I feel very sorry for those children who feel they have been lied to if they find out later in life, though I can’t blame the parents who felt they wanted the child to be able to understand when they had the conversation with them. It’s a different tactic, one my parents didn’t use, and I have no idea how I would have felt if they chose that route. It certainly wouldn’t have meant they loved me any less though, that’s for sure.
6. Nothing is what it seems. (deleted)
I’ve always known, as my parent were always very open with me. I honestly didn’t care that I was adopted, since I always knew.
They always told me they didn’t know anything about my biological parents, but they were pretty certain I was like 90% Norwegian. So for as long as I can remember, I thought I had viking ancestors, and was I so pumped! So pumped, in fact, that at the age of 25 I was ready to get my back completely covered in Norwegian/viking artwork. I thought that would look pretty manly.
Well, I call my Dad two days before I’m supposed to get drawn on to verify that I’m Norwegian. I tell him my plans, and while he’s disappointed I’m going to get tatted up, he tells me to wait while he looks through some files.
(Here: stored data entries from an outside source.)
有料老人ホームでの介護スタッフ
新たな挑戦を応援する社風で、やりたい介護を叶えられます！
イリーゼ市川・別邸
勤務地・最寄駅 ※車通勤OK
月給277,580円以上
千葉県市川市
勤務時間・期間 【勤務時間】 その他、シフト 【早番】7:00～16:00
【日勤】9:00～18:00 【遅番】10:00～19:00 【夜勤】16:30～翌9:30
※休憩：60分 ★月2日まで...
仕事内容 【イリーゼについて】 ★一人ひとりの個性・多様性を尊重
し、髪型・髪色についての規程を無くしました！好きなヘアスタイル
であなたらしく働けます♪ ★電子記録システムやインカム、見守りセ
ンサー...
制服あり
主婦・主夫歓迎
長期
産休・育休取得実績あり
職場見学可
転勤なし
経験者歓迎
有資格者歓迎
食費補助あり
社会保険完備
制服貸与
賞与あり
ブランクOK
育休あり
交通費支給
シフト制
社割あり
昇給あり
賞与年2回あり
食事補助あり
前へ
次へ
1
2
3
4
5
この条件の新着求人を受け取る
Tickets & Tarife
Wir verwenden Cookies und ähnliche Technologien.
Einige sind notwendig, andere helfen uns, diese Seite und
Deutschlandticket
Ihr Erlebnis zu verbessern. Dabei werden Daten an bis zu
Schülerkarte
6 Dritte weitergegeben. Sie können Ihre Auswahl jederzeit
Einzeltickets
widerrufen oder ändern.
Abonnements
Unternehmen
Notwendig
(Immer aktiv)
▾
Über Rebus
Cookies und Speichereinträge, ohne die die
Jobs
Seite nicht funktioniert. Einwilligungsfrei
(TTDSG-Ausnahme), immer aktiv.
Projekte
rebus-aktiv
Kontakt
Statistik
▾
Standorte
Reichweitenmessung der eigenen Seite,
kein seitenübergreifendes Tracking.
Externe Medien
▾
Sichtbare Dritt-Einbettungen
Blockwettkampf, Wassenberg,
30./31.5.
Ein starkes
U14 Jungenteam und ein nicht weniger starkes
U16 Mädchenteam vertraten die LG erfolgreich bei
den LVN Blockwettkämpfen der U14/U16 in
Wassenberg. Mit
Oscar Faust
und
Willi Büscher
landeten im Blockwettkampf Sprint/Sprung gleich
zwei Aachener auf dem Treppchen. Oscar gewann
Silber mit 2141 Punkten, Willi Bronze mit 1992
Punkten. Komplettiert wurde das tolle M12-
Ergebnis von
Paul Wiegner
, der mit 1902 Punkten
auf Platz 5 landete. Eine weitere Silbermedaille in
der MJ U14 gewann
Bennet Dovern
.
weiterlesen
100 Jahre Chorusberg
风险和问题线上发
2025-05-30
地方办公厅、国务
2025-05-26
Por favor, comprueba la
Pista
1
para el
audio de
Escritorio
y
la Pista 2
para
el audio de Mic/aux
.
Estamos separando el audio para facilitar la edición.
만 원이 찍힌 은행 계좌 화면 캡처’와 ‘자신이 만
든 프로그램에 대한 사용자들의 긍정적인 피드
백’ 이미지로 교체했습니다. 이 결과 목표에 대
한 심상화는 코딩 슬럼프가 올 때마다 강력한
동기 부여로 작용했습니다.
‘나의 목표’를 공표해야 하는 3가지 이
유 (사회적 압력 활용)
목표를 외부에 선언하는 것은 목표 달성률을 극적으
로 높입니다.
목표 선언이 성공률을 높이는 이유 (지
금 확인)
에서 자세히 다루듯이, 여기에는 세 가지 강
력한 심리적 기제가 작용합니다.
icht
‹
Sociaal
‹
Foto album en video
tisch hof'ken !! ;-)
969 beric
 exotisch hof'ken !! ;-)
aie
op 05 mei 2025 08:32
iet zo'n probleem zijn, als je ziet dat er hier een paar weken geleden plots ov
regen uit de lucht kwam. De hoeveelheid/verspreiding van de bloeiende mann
It turns out that he had a few documents in the lock box at the bank regarding my adoption. He forwards me a scanned document from Catholic Charities (my adoption agency), and it turns out I’m 75% Irish.
7. He was her grandfather. (paperbark)
When I was 15, I worked in a local pizza joint. My town was three-stoplights-on-the-main-drag small, and from time to time, we’d see the local homeless guy Bob walking by. He’d be talking to himself and waving and pulling his wiry beard, all the while smelling like rotting cabbage.
Sometimes he’d stop in, and the boss would do his best to shuffle him out. Ole Bob comes in this day, and he’s doubly frantic and nothing will get him out of the shop. I don’t remember what he wanted, but there was that feeling that he had something really important to tell me.
Finally he leaves, and my boss makes some crack about him, and I swear to you, right then and there in a pizza shop in Smallville, U.S.A., it clicked: I said, “That guy…is my grandfather.”
My boss looked at me in disbelief. But I knew. I still don’t know how. I’d heard Bob’s last name along the way, and I knew my father’s original last name. The story fragments about Uncle Bob…this was that guy, the guy who beat my father to a pulp when he was little.
I waited for my (adopted) grandmother to tell me the story of my father’s life. She took her knowledge to the grave. She wanted me to believe I was her biological grandchild, and so I let her believe it.
But it would have been nice to know some more details. There was nothing for her to be ashamed of. I don’t know why it was such a secret.